After my inventory of my code today, I have decided it's time to pass on moreutils to someone new.

This project remains interesting to people, including me. People still send patches, which are easy to deal with. Taking up basic maintenance of this package will be easy for you, if you feel like stepping forward.

People still contribute ideas and code for new tools to add to moreutils. But I have not added any new tools to it since 2016. There is a big collections of ideas that I have done nothing with. The problem, I realized, is that "general-purpose new unix tool" is rather open-ended, and kind of problimatic. Picking new tools to add is an editorial process, or it becomes a mishmash of too many tools that are perhaps not general purpose. I am not a great editor, and so I tightened my requirements for "general-purpose" and "new" so far that I stopped adding anything.

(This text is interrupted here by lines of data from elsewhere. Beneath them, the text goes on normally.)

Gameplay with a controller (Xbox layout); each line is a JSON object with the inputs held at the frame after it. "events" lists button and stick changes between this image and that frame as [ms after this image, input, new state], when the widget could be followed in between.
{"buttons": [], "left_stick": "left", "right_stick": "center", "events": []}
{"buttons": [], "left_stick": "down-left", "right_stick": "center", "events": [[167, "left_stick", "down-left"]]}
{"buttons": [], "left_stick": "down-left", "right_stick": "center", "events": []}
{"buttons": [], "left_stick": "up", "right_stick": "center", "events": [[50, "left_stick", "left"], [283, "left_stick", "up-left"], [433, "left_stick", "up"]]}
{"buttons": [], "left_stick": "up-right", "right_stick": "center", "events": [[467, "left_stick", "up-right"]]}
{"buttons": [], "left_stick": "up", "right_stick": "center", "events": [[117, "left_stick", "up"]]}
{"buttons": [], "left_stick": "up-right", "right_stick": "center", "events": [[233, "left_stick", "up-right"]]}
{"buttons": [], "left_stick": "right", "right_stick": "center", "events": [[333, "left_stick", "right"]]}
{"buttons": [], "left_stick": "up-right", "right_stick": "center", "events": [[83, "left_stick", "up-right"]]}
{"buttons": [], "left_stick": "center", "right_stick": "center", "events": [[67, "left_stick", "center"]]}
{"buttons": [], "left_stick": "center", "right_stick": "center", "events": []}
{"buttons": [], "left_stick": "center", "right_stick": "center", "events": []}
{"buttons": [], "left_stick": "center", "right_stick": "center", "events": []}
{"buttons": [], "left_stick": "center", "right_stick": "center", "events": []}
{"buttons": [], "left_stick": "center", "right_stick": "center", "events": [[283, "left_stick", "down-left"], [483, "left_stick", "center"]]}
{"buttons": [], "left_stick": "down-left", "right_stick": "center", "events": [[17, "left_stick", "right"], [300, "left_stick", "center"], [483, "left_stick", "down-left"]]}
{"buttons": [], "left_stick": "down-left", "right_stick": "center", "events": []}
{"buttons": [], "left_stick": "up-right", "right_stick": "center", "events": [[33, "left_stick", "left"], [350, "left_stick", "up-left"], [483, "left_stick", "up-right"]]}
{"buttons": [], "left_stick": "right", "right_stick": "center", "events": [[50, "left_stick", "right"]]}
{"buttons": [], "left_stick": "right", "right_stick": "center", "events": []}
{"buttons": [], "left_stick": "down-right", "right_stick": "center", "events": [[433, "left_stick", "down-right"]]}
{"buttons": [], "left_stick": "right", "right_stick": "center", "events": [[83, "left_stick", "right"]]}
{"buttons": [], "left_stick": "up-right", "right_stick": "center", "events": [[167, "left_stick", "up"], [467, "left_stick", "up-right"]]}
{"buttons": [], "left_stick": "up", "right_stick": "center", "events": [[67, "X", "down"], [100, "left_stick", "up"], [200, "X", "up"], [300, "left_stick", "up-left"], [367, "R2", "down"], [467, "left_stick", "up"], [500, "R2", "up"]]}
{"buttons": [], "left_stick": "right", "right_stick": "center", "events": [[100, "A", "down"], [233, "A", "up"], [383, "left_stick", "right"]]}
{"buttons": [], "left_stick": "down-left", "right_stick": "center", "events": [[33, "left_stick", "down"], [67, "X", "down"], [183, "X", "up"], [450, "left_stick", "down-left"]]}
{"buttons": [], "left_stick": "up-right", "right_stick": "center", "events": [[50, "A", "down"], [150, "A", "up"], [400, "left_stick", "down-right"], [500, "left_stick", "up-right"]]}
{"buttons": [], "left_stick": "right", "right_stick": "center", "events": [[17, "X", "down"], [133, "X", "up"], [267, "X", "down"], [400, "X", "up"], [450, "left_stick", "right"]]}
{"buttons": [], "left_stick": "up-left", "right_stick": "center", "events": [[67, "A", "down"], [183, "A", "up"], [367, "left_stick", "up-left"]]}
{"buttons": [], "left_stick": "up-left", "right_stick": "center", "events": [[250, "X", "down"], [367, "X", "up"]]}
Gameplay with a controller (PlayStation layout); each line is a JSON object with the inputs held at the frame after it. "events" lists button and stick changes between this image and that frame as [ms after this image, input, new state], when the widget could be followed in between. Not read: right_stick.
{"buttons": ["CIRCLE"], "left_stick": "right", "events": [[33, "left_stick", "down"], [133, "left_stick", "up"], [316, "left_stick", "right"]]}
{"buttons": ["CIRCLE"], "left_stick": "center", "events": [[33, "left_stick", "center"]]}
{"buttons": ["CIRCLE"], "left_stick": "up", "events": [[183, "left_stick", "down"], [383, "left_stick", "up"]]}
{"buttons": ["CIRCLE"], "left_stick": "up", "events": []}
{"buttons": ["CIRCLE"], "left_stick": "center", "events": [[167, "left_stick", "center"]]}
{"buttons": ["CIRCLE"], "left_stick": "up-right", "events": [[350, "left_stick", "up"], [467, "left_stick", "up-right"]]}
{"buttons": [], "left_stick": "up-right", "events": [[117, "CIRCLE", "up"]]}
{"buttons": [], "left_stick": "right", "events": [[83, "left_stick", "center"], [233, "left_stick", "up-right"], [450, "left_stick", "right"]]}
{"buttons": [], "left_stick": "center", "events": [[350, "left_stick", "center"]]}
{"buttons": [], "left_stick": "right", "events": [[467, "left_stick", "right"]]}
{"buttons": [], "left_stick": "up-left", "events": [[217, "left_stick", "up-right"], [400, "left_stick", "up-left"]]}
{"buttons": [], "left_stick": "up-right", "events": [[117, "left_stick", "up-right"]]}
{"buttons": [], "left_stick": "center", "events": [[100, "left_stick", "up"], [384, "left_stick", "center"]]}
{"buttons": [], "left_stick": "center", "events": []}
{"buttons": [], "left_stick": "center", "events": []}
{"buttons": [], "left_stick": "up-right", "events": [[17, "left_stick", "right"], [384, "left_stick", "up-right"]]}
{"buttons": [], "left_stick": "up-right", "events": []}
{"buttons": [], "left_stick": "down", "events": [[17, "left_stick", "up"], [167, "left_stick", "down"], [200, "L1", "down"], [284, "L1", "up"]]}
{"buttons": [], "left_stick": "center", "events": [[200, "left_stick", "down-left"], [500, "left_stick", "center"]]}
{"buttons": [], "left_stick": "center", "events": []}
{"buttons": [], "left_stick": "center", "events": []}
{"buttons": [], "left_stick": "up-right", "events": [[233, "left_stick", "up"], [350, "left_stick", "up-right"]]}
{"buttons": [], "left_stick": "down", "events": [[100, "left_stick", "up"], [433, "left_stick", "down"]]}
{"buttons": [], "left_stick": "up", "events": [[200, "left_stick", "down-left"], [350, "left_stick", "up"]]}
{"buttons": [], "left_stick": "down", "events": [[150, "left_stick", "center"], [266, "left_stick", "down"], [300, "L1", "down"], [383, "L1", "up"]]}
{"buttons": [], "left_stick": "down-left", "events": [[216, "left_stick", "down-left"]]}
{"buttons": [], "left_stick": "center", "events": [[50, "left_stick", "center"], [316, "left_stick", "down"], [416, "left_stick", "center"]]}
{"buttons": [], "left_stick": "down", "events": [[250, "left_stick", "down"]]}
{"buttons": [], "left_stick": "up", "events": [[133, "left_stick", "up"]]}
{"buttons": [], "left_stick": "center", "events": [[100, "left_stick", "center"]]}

If you have ideas to solve that, or fearless good taste in curating a collection, this project is for you.

The other reason it's less appealing to me is that unix tools as a whole are less appealing to me now. Now, as a functional programmer, I can get excited about actual general-purpose functional tools. And these are well curated and collected and can be shown to fit because the math says they do. Even a tiny Haskell function like this is really very interesting in how something so maximally trivial is actually usable in so many contexts.

id :: a -> a
id x = x

Anyway, I am not dropping maintenance of moreutils unless and until someone steps up to take it on. As I said, it's easy. But I am laying down the burden of editorial responsibility and won't be thinking about adding new tools to it.


Thanks very much to Sumana Harihareswara for developing and promoting the amnesty day idea!